(Raw data):
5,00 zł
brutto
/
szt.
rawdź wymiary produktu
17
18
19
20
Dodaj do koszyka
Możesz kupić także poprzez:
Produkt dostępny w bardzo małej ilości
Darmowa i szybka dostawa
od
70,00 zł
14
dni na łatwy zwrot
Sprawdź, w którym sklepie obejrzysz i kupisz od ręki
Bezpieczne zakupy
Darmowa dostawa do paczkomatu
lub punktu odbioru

(Task to complete): Output the lines of the records as a numbered list, leaving out any blank lines.

(Output):
1. 5,00 zł
2. brutto
3. /
4. szt.
5. rawdź wymiary produktu
6. 17
7. 18
8. 19
9. 20
10. Dodaj do koszyka
11. Możesz kupić także poprzez:
12. Produkt dostępny w bardzo małej ilości
13. Darmowa i szybka dostawa
14. od
15. 70,00 zł
16. 14
17. dni na łatwy zwrot
18. Sprawdź, w którym sklepie obejrzysz i kupisz od ręki
19. Bezpieczne zakupy
20. Darmowa dostawa do paczkomatu
21. lub punktu odbioru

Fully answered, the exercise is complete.